<<<<

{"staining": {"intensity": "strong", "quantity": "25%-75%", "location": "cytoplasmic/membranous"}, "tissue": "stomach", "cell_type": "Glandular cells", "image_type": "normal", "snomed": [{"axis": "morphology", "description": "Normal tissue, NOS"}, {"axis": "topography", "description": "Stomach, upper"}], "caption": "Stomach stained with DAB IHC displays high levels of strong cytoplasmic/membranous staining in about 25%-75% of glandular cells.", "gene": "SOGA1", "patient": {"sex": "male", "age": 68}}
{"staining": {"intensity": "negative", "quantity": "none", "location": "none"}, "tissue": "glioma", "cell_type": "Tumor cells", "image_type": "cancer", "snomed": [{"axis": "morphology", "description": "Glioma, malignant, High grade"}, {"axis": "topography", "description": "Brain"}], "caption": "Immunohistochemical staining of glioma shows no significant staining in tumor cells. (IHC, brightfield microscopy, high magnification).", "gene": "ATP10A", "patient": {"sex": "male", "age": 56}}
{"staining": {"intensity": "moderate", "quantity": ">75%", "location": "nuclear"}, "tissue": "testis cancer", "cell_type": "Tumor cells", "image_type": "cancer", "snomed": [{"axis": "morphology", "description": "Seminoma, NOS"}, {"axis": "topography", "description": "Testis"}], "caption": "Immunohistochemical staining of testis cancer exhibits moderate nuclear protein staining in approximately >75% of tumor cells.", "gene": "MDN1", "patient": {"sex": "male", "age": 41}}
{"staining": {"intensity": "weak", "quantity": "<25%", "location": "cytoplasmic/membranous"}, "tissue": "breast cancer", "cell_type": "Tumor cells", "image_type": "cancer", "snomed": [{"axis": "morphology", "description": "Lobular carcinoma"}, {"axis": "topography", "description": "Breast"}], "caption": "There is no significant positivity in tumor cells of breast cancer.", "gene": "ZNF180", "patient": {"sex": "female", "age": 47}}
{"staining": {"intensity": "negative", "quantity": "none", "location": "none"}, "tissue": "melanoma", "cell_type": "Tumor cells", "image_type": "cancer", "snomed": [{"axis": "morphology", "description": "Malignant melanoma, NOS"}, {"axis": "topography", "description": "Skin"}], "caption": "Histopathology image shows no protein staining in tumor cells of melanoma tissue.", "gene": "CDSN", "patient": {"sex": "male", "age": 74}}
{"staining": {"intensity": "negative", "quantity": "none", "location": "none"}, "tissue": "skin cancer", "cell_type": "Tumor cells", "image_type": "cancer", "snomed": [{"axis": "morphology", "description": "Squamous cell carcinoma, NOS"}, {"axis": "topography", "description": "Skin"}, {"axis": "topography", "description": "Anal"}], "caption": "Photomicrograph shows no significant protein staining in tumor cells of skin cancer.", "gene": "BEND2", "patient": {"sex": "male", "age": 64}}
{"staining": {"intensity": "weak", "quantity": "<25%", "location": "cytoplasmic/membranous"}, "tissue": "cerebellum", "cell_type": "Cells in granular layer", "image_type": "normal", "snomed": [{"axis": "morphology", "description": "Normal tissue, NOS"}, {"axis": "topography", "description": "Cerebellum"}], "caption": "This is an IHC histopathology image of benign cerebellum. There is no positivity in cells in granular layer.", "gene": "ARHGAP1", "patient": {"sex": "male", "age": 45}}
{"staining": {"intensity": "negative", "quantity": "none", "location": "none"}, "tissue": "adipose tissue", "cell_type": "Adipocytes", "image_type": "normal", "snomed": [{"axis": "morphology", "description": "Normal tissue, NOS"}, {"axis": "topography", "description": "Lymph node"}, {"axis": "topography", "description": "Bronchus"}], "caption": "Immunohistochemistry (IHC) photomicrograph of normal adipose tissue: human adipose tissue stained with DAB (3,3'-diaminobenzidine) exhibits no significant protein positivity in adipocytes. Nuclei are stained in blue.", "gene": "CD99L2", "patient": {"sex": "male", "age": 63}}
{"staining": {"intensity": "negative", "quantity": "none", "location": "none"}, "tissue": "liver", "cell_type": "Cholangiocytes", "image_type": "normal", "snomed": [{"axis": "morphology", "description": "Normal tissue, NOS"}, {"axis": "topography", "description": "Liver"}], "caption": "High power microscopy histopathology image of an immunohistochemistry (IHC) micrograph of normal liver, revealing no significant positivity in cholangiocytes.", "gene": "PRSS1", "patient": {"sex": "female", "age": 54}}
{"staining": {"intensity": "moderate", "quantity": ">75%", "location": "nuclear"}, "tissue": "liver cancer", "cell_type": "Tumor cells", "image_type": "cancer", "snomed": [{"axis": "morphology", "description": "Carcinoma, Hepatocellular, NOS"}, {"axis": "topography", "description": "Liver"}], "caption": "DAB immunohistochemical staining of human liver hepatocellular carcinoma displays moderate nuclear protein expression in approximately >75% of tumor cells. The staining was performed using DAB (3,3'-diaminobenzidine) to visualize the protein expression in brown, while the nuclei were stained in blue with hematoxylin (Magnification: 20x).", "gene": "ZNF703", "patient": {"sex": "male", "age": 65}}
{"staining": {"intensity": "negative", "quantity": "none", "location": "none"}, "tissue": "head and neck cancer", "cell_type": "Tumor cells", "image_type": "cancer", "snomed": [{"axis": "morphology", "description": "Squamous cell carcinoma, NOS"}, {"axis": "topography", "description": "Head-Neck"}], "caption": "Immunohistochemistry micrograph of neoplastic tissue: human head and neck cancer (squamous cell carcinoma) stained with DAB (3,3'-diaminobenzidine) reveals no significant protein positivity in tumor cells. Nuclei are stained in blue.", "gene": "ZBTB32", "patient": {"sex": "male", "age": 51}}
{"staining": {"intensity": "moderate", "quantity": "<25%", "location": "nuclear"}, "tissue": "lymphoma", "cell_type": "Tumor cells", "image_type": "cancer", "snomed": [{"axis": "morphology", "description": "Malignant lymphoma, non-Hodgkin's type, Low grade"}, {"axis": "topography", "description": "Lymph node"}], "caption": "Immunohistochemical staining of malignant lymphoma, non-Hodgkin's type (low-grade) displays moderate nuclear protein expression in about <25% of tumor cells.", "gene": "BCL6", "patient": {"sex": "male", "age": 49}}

>>>>

Exercise brief
Extract every line from the one containing "micrograph of neoplastic" through the last line of the data, inclusive, exactly as written.

Task result
{"staining": {"intensity": "negative", "quantity": "none", "location": "none"}, "tissue": "head and neck cancer", "cell_type": "Tumor cells", "image_type": "cancer", "snomed": [{"axis": "morphology", "description": "Squamous cell carcinoma, NOS"}, {"axis": "topography", "description": "Head-Neck"}], "caption": "Immunohistochemistry micrograph of neoplastic tissue: human head and neck cancer (squamous cell carcinoma) stained with DAB (3,3'-diaminobenzidine) reveals no significant protein positivity in tumor cells. Nuclei are stained in blue.", "gene": "ZBTB32", "patient": {"sex": "male", "age": 51}}
{"staining": {"intensity": "moderate", "quantity": "<25%", "location": "nuclear"}, "tissue": "lymphoma", "cell_type": "Tumor cells", "image_type": "cancer", "snomed": [{"axis": "morphology", "description": "Malignant lymphoma, non-Hodgkin's type, Low grade"}, {"axis": "topography", "description": "Lymph node"}], "caption": "Immunohistochemical staining of malignant lymphoma, non-Hodgkin's type (low-grade) displays moderate nuclear protein expression in about <25% of tumor cells.", "gene": "BCL6", "patient": {"sex": "male", "age": 49}}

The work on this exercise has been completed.